Оказывается, единственным веществом, которое не отторгает организм, которое можно пересадить, чтобы оно адаптировалось и росло в мозгу взрослого, восстанавливая утраченные участки, были ткани эмбрионов. Однако этично выращивать их «в пробирке» еще не научились, поэтому на Западе такие трансплантации не пропагандировали.
В старой Южной Африке было полно эмбрионов — отданных беременными «донорами» из трущоб Совето или еще откуда-нибудь.
Больницы, в которых проводили подобные операции, подожгли во время войны первыми. А потом разнесли по одному обгорелому кирпичику за другим.
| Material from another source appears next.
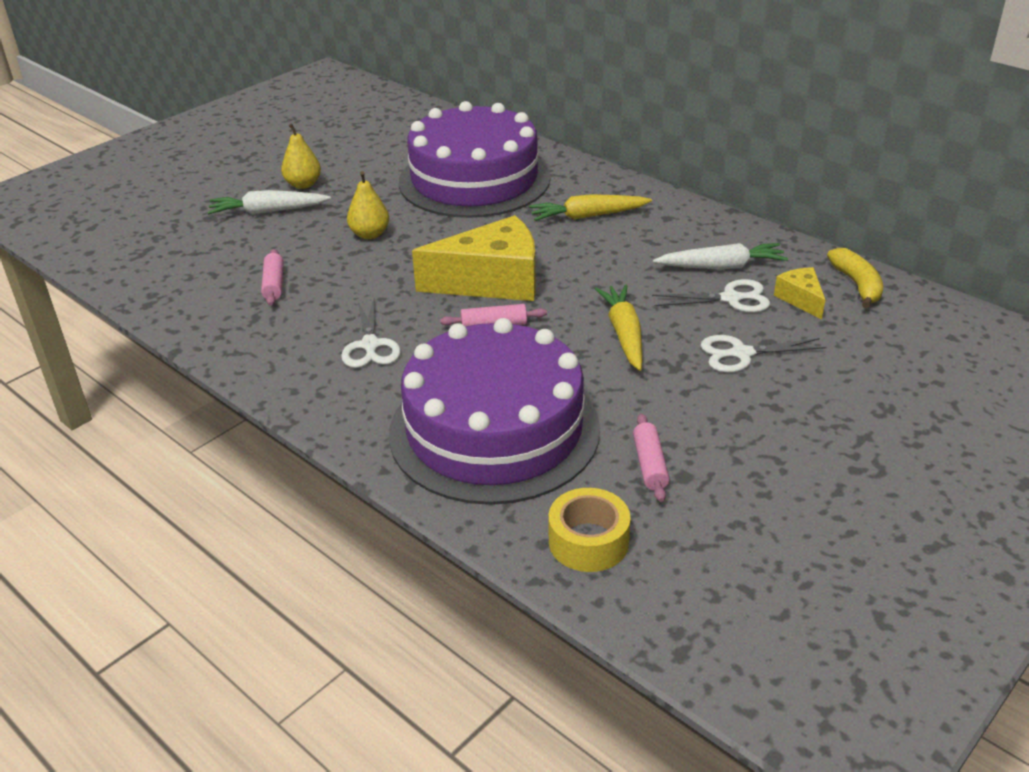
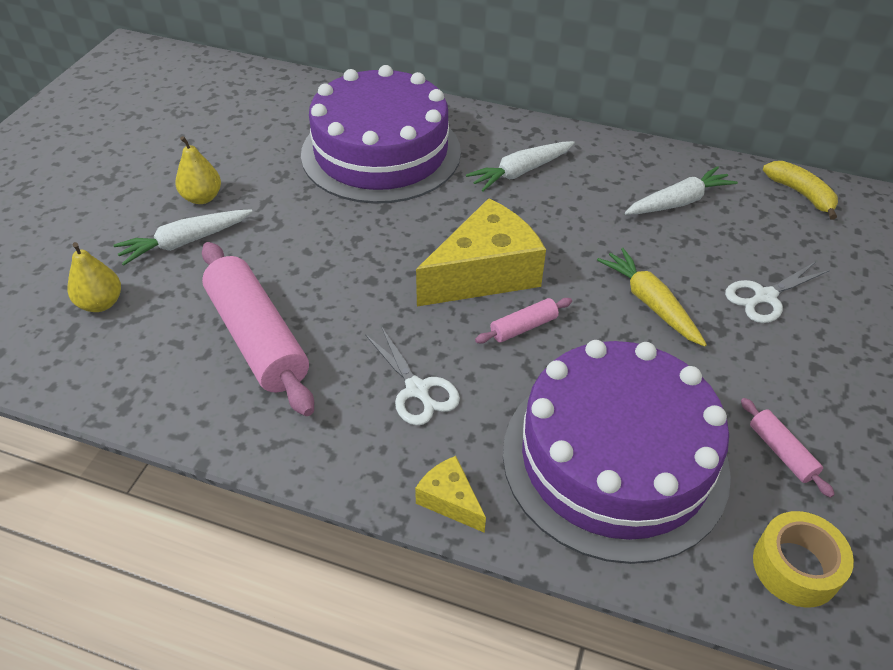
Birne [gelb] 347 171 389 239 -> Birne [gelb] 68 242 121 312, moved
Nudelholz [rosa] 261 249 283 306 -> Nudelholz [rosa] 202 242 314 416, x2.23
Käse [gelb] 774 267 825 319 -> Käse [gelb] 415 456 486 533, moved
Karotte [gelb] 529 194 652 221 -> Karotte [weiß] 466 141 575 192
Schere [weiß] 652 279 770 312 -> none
В первый раз Чарли и Кристина исчезли всего на три дня, и я не встревожился. Я, никогда не покидавший стены «La Pomme», как никто другой знал, насколько тесными и отупляющими могут стать Геспериды. Я решил, что они наконец ощутили потребность испытать свои чувства в ином окружении. Таков, во всяком случае, мог быть мотив Чарли. Что именно руководило Кристиной, я не взялся бы даже гадать.
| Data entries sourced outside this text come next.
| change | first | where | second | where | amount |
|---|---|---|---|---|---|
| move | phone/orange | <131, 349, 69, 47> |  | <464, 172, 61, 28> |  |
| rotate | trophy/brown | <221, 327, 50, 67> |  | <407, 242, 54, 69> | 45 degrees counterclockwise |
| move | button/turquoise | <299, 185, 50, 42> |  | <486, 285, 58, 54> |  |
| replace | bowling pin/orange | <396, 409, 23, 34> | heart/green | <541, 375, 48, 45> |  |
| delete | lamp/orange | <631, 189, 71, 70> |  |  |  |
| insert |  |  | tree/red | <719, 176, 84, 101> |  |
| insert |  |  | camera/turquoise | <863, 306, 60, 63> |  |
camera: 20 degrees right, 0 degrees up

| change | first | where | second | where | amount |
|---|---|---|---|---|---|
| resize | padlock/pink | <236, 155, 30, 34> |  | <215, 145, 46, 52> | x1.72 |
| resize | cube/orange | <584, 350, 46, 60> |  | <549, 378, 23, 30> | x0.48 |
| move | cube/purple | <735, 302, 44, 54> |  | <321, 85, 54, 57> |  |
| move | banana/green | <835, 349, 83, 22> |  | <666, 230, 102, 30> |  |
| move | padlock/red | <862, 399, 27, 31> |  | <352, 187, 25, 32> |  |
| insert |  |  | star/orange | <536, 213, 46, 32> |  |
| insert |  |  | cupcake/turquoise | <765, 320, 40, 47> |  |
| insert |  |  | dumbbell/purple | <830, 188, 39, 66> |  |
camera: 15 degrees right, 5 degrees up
Как бы то ни было, моя реакция была простой и сдержанной. Я повесил записку об отсутствии Чарли, делая вид перед завсегдатаями, что оно запланированное, и связался с материковым агентством, которое попросил прислать мне на несколько дней замену. Наверное, их певица была довольно талантливой — просто ей не хватало гениальности Чарли.
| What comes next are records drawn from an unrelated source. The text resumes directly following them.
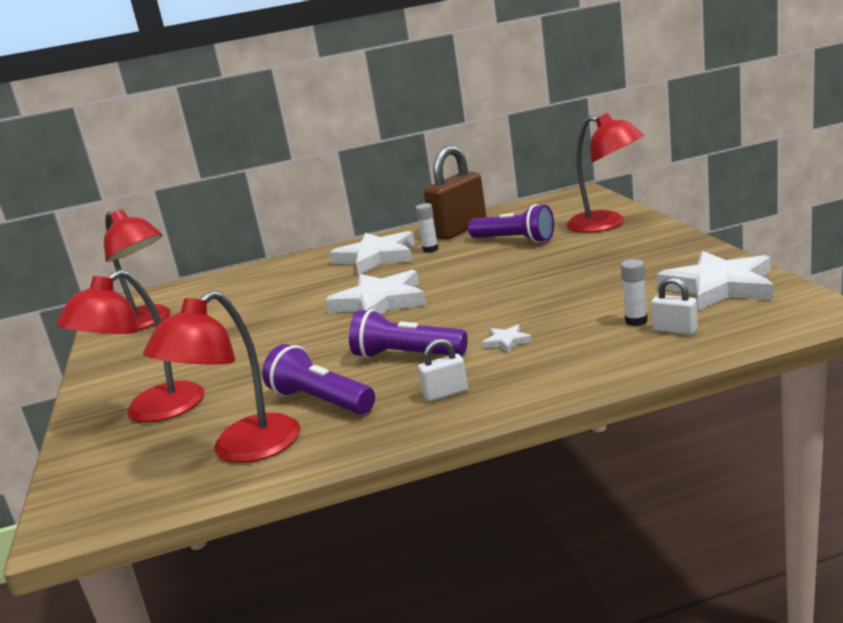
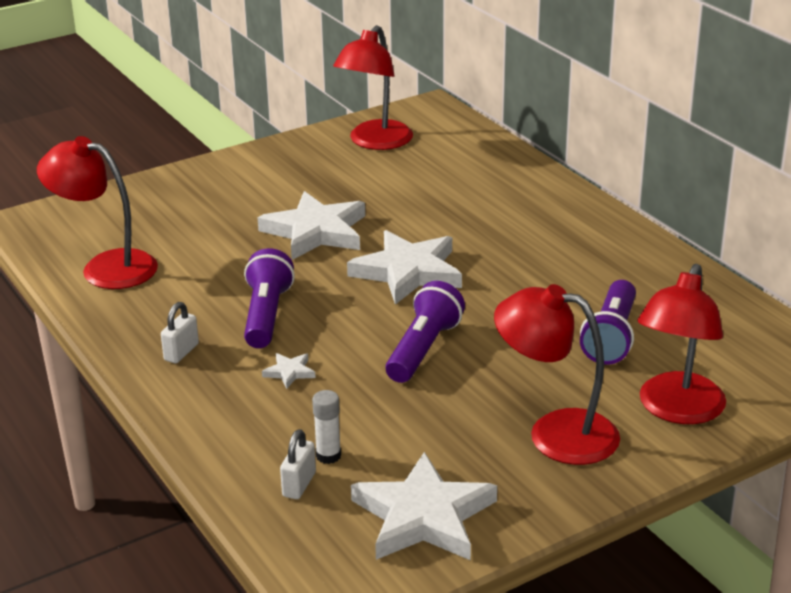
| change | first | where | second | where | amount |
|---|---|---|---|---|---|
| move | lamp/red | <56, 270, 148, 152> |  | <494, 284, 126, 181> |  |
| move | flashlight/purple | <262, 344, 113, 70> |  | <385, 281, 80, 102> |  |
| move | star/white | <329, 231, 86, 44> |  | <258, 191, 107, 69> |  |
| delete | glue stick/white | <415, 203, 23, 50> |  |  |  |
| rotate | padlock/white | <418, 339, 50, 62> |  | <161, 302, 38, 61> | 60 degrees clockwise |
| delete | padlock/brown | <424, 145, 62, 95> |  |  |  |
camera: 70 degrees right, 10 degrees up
И только во время ее первого номера, стоя у стены в странно изменившемся и поблекшем клубе, я понял, какую свежесть принес Малыш в наш искусственный рай. Прибудь он в то утро верхом на дельфине и с лирой под мышкой, его появление не было бы более удивительным или более чреватым последствиями.
Ответ на свои праздные вопросы, как Кристине удалось столь надолго ускользнуть из-под собственнической опеки отца, я получил, когда мельница слухов перемолола и выдала информацию о местопребывании Хенрика Бловельта. Он зафрахтовал небольшую лодку, загрузил в нее персиковый ликер и двух женщин и в тот день, когда Кристина и Чарли уехали, встал на якорь в Осетровой бухте. По всей видимости, Коос ван Стааден считал, что Бловельт и Кристина отправились на прогулку под парусом.
У гром четвертого дня мне позвонил Хайме Ибаррондо — владелец единственного на Гесперидах отеля. Его плавающее на экране голопроектора лицо показалось мне видением в колодце Дельфийского оракула, когда он сказал, что вчера после полуночи Чарли вернулся в свой номер. Поблагодарив, я разорвал связь.
Я сдерживался до тех пор, пока вечером Чарли не пришел в клуб. Даже дал ему добраться до гримерной — и лишь потом сам направился туда.
Он сидел на диване, баюкая свой музцентр. Мелодию я узнал сразу: «Тщетные усилия любви» «БиТЛлз». Чарли запрограммировал, чтобы ударные звучали в точности как у Ринго, в то время как сам играл партию Джулиана Леннона.